Two home price indices from CoreLogic and Lender Processing Services (LPS) both showed small declines in home prices for October, indications that the summer buying boom has concluded and home values are entering their seasonal lull.

CoreLogic’s Home Price Index (HPI), which is used by the Federal Reserve in its analysis, posted a 1.3 percent decline from September, which was the index’s third monthly decline, and a 3.9 percent decline from October 2010. A large part of the declines, though, were distressed sales, which include short sales and REO transactions.

When the substantial shadow inventories are eliminated, the HPI only decreased by 0.5 percent from last year.

Mark Fleming, CoreLogic’s chief economist, said that weak demand continues to pose problems for prices.

“Home prices continue to decline in response to the weak demand for housing,” Fleming said. “While many housing statistics are basically moving sideways, prices continue to correct for a supply and demand imbalance. Looking forward, our forecasts indicate flat growth through 2013.”

Bill McBride, who runs the popular Calculated Risk blog, emphasized the seasonal aspect of the data, writing that the decreasing data may produce new post-bubble lows.

“Some of this decrease is seasonal (the CoreLogic index is NSA),” McBride wrote. “Month-to-month prices changes will probably remain negative through February or March 2012 – the normal seasonal pattern. It is likely that there will be new post-bubble lows for this index in early 2012.”

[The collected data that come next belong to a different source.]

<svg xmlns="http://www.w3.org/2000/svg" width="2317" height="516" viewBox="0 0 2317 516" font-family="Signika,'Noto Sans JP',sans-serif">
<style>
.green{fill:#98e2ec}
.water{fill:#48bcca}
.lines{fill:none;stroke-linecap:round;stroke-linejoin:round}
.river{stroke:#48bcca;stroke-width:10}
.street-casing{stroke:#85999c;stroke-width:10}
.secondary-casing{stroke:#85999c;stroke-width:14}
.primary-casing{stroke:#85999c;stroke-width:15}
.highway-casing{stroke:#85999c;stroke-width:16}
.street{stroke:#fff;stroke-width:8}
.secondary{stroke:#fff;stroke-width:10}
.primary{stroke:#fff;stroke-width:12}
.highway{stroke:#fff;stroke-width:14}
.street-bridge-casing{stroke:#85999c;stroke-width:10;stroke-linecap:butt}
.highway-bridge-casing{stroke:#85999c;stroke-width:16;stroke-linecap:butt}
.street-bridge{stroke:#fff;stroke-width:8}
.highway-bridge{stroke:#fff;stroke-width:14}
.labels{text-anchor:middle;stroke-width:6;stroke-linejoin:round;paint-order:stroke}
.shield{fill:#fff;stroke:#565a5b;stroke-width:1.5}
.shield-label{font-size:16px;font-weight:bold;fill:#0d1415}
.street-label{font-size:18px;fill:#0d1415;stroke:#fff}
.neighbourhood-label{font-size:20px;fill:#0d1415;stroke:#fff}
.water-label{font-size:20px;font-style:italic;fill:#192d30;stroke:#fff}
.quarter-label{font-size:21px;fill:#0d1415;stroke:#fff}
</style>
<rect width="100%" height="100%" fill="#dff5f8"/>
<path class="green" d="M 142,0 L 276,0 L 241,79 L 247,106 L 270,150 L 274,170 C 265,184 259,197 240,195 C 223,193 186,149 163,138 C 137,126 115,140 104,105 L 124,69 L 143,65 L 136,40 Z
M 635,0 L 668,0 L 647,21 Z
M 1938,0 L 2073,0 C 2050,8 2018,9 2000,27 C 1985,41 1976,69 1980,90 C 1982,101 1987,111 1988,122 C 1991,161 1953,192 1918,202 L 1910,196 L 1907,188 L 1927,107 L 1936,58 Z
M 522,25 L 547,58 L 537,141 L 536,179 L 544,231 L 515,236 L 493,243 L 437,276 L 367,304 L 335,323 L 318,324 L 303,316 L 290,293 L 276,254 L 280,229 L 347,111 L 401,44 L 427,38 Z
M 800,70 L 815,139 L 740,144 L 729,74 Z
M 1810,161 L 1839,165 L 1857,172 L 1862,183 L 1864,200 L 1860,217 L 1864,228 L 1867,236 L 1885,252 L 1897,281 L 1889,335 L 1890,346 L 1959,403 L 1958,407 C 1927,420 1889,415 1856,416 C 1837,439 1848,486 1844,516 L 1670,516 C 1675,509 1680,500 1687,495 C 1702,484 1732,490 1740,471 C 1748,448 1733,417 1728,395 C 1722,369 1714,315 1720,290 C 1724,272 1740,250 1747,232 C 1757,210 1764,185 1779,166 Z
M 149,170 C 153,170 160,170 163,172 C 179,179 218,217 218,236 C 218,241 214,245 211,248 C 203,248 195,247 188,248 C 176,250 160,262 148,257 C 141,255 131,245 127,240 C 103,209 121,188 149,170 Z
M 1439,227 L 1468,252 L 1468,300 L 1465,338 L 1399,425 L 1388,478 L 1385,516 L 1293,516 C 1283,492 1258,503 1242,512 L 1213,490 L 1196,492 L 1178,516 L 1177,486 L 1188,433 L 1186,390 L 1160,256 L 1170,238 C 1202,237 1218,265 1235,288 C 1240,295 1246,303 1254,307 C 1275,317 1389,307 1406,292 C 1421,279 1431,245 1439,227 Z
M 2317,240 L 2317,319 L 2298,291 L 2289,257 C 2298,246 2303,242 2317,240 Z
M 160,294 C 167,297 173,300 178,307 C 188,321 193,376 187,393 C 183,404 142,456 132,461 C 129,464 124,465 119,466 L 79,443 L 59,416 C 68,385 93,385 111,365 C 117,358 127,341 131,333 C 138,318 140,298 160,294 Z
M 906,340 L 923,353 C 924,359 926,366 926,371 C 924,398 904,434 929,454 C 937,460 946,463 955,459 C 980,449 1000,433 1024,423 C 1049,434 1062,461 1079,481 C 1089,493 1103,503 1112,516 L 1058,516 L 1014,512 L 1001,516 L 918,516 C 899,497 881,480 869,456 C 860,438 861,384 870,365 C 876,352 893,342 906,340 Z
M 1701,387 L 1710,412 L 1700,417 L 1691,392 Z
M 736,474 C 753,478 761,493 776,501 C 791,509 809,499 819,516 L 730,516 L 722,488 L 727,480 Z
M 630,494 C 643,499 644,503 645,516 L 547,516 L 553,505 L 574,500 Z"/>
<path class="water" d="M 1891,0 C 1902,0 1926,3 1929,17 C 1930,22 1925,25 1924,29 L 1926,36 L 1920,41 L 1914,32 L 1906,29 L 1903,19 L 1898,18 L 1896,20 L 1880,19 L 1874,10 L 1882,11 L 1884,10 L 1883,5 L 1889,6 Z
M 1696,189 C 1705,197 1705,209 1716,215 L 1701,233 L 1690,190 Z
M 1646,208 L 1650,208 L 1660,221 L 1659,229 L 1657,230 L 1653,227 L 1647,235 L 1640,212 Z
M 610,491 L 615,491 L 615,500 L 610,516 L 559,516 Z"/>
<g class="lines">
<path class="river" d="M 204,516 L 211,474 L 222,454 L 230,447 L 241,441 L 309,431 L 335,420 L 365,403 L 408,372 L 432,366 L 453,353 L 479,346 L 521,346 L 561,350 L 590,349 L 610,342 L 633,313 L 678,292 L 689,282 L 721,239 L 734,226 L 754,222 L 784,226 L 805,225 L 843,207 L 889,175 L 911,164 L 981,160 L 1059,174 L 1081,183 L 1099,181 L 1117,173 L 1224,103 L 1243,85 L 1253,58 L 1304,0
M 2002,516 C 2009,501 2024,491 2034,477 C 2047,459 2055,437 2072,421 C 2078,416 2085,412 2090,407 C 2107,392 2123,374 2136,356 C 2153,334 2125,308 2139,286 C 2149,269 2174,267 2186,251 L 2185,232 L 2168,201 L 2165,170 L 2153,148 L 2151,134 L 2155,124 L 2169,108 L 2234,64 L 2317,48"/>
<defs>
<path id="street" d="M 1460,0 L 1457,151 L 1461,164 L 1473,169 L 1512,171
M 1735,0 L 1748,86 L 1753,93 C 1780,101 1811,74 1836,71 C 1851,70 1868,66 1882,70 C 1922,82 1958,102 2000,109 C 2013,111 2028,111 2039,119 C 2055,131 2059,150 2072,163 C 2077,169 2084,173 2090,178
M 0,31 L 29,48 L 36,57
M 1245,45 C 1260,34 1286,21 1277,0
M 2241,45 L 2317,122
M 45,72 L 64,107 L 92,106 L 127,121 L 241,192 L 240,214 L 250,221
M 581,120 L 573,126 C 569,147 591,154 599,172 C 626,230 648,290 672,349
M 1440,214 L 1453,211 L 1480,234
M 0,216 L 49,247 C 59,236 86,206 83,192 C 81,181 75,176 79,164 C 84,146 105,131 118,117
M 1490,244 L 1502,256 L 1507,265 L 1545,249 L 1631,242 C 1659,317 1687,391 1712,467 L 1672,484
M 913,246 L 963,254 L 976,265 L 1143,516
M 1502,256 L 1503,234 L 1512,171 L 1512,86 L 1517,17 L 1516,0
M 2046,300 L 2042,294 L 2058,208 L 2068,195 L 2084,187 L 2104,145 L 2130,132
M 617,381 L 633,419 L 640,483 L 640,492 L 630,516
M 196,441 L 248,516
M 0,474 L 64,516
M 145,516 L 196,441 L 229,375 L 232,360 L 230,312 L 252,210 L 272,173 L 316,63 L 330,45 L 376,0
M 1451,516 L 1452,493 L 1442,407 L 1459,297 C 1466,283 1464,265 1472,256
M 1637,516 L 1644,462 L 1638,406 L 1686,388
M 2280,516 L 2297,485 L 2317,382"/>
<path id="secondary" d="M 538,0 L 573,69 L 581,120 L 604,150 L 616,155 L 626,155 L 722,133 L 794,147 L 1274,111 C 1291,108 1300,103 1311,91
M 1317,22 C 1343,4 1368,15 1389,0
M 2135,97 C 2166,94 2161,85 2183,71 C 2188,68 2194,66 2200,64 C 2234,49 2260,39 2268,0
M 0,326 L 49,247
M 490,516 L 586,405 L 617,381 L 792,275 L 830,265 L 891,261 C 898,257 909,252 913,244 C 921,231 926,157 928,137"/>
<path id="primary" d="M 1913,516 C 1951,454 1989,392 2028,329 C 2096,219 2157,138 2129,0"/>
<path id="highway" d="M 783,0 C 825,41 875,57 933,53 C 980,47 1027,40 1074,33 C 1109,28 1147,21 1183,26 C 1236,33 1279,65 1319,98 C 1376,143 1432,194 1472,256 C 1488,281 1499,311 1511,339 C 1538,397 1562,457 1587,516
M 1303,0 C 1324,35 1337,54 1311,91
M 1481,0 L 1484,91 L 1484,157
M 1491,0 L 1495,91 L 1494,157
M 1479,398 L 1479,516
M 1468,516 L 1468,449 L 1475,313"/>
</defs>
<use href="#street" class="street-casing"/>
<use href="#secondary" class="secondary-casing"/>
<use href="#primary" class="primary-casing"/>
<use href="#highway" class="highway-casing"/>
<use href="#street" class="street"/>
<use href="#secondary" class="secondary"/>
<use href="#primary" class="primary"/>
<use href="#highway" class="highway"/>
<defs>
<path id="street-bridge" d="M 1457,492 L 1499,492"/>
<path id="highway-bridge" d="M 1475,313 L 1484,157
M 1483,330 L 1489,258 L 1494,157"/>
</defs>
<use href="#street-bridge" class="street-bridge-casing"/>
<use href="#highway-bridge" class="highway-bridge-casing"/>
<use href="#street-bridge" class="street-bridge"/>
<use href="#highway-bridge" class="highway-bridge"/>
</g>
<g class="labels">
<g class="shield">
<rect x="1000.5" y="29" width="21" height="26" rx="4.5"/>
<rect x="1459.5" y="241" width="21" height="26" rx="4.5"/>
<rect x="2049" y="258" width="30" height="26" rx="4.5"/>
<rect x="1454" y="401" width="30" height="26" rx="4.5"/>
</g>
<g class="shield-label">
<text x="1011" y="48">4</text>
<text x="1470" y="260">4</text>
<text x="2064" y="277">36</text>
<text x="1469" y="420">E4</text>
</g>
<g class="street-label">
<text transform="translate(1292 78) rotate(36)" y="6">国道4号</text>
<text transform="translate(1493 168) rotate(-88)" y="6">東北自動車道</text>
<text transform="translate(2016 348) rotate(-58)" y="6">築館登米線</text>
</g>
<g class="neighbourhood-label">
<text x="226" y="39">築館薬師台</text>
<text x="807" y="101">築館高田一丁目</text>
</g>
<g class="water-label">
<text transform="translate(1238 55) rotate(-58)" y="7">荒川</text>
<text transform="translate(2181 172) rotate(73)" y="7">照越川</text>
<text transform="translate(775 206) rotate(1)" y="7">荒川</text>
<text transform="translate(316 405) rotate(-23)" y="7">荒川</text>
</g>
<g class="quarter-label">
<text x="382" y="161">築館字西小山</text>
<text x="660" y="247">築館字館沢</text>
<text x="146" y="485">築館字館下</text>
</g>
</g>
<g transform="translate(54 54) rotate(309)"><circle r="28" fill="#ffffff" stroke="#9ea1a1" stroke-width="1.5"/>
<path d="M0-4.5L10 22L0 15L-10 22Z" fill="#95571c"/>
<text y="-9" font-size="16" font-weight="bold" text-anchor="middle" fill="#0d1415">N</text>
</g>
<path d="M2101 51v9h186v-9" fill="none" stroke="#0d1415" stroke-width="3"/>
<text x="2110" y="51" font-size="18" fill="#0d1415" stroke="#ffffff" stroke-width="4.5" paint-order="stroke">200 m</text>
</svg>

For its part, the LPS data showed prices dropping by 1.2 percent in September and 1.1 percent in October, with a 3.7 percent annual drop, according to HousingWire.

Analyzing 13,500 ZIP codes across the U.S., LPS also tracked the average price of home sales, which were down 1.2 percent to $202,000. Interestingly, though all ZIP codes showed price declines, higher-priced markets experienced smaller downturns, with prices in the top 20 percentile down 1.2 percent compared to a 1.4 percent decline in the bottom 20 percentile.